* _ACTION ITEM_:
Return all of the listing word for word; the pictures stay out.

--- START ---

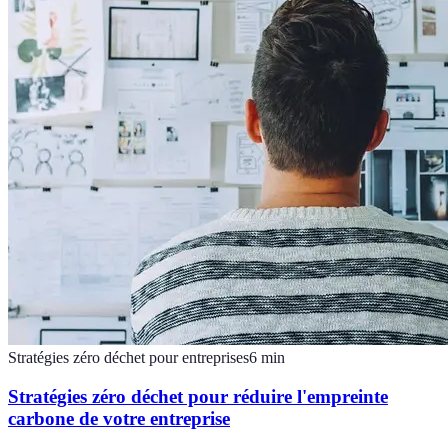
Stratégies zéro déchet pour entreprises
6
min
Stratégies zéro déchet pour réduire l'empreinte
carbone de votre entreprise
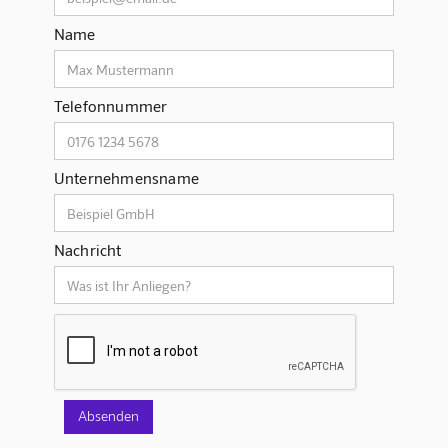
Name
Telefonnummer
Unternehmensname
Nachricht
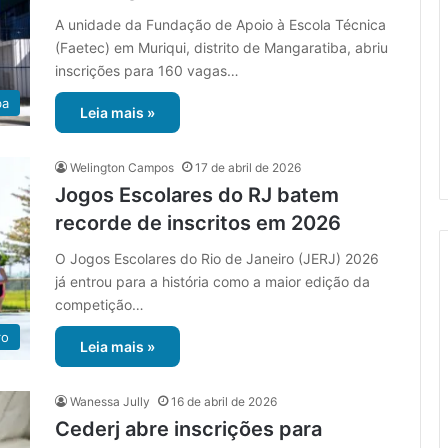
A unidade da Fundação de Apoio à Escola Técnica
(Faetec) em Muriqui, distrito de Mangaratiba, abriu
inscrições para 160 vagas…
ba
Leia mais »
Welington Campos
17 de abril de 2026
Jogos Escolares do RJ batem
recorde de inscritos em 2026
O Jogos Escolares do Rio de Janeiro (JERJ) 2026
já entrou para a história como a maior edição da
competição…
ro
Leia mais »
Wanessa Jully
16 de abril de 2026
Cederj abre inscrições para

--- END ---

* _RESPONSE TO THIS EXERCISE_:
Stratégies zéro déchet pour entreprises
6
min
Stratégies zéro déchet pour réduire l'empreinte
carbone de votre entreprise
Name
Telefonnummer
Unternehmensname
Nachricht
A unidade da Fundação de Apoio à Escola Técnica
(Faetec) em Muriqui, distrito de Mangaratiba, abriu
inscrições para 160 vagas…
ba
Leia mais »
Welington Campos
17 de abril de 2026
Jogos Escolares do RJ batem
recorde de inscritos em 2026
O Jogos Escolares do Rio de Janeiro (JERJ) 2026
já entrou para a história como a maior edição da
competição…
ro
Leia mais »
Wanessa Jully
16 de abril de 2026
Cederj abre inscrições para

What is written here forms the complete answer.